§ **Source records**:
********

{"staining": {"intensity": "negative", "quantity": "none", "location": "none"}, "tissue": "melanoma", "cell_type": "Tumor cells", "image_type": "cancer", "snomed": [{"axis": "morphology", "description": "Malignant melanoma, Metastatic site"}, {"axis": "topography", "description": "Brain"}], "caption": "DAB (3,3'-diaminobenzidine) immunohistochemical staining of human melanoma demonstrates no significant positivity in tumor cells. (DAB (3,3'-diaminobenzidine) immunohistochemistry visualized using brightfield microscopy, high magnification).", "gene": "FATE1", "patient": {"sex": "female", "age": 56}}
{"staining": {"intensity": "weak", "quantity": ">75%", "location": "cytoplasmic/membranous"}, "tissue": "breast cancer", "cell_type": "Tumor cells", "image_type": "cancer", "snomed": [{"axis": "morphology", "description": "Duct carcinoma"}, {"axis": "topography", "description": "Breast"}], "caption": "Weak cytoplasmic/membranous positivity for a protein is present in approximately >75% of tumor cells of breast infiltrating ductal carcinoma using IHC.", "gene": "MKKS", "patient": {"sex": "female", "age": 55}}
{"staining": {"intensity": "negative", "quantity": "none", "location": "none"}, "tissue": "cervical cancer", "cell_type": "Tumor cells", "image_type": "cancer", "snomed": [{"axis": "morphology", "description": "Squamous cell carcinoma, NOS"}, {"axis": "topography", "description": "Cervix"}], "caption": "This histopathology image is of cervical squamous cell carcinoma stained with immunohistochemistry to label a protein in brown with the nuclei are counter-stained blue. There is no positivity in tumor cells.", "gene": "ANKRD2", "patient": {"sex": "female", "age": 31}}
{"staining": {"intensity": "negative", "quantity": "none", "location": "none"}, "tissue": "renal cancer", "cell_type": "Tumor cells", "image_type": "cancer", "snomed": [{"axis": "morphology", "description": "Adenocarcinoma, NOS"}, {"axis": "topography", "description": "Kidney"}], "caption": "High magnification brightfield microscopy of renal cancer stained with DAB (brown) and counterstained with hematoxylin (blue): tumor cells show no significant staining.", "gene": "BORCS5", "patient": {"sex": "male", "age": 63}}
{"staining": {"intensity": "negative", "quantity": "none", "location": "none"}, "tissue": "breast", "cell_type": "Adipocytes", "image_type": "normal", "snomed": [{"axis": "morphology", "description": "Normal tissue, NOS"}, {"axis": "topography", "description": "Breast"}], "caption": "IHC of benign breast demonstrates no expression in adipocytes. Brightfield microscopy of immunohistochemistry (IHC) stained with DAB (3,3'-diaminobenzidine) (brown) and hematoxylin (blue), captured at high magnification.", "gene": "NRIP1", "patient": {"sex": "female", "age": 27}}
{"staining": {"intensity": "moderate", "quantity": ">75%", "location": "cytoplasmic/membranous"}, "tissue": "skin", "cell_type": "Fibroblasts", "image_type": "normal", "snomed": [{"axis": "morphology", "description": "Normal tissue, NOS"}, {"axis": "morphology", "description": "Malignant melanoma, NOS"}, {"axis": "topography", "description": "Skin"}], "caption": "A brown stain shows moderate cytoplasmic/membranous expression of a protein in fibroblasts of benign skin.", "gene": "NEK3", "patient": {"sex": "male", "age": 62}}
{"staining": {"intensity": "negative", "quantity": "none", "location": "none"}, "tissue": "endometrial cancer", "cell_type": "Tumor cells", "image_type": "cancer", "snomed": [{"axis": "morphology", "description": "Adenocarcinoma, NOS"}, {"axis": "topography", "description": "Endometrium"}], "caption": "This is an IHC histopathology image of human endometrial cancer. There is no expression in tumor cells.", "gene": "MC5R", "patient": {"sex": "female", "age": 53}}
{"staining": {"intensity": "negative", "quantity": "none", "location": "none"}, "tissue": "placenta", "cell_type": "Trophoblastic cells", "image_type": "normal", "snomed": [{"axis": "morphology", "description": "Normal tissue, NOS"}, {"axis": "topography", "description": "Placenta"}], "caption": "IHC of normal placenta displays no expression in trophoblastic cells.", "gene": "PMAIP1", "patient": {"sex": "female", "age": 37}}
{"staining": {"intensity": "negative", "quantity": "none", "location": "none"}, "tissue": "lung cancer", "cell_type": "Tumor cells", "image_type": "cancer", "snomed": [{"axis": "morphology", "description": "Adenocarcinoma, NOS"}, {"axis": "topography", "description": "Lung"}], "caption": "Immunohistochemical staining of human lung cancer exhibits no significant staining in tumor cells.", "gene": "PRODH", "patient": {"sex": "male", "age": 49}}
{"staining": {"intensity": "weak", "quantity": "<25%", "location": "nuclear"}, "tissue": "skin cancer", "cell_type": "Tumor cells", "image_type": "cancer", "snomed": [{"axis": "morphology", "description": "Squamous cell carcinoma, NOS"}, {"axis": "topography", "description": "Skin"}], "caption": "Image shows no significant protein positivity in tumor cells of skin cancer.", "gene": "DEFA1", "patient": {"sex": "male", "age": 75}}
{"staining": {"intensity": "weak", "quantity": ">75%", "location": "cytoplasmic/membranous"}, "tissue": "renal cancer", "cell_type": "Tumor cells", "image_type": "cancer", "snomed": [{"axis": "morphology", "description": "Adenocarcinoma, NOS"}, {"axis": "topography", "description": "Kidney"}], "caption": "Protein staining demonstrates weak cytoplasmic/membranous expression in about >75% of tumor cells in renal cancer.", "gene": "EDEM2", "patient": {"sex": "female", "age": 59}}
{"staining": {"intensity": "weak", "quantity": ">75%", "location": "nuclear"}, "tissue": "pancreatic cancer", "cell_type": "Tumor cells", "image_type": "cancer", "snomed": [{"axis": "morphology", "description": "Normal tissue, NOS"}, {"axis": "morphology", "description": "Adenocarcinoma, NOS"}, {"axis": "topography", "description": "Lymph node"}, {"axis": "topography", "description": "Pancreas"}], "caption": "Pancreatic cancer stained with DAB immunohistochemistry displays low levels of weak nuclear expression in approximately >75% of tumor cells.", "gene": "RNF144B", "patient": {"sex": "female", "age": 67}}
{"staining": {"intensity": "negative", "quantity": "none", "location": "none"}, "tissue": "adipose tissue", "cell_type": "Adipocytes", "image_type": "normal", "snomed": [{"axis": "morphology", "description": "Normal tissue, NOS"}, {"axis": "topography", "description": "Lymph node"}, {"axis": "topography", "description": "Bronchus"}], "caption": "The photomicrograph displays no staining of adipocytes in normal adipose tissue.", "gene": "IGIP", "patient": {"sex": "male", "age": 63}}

********

§ **Try it**: Scan the listing and copy every line where the string "brown" shows up.

§ **Completed exercise**:
{"staining": {"intensity": "negative", "quantity": "none", "location": "none"}, "tissue": "cervical cancer", "cell_type": "Tumor cells", "image_type": "cancer", "snomed": [{"axis": "morphology", "description": "Squamous cell carcinoma, NOS"}, {"axis": "topography", "description": "Cervix"}], "caption": "This histopathology image is of cervical squamous cell carcinoma stained with immunohistochemistry to label a protein in brown with the nuclei are counter-stained blue. There is no positivity in tumor cells.", "gene": "ANKRD2", "patient": {"sex": "female", "age": 31}}
{"staining": {"intensity": "negative", "quantity": "none", "location": "none"}, "tissue": "renal cancer", "cell_type": "Tumor cells", "image_type": "cancer", "snomed": [{"axis": "morphology", "description": "Adenocarcinoma, NOS"}, {"axis": "topography", "description": "Kidney"}], "caption": "High magnification brightfield microscopy of renal cancer stained with DAB (brown) and counterstained with hematoxylin (blue): tumor cells show no significant staining.", "gene": "BORCS5", "patient": {"sex": "male", "age": 63}}
{"staining": {"intensity": "negative", "quantity": "none", "location": "none"}, "tissue": "breast", "cell_type": "Adipocytes", "image_type": "normal", "snomed": [{"axis": "morphology", "description": "Normal tissue, NOS"}, {"axis": "topography", "description": "Breast"}], "caption": "IHC of benign breast demonstrates no expression in adipocytes. Brightfield microscopy of immunohistochemistry (IHC) stained with DAB (3,3'-diaminobenzidine) (brown) and hematoxylin (blue), captured at high magnification.", "gene": "NRIP1", "patient": {"sex": "female", "age": 27}}
{"staining": {"intensity": "moderate", "quantity": ">75%", "location": "cytoplasmic/membranous"}, "tissue": "skin", "cell_type": "Fibroblasts", "image_type": "normal", "snomed": [{"axis": "morphology", "description": "Normal tissue, NOS"}, {"axis": "morphology", "description": "Malignant melanoma, NOS"}, {"axis": "topography", "description": "Skin"}], "caption": "A brown stain shows moderate cytoplasmic/membranous expression of a protein in fibroblasts of benign skin.", "gene": "NEK3", "patient": {"sex": "male", "age": 62}}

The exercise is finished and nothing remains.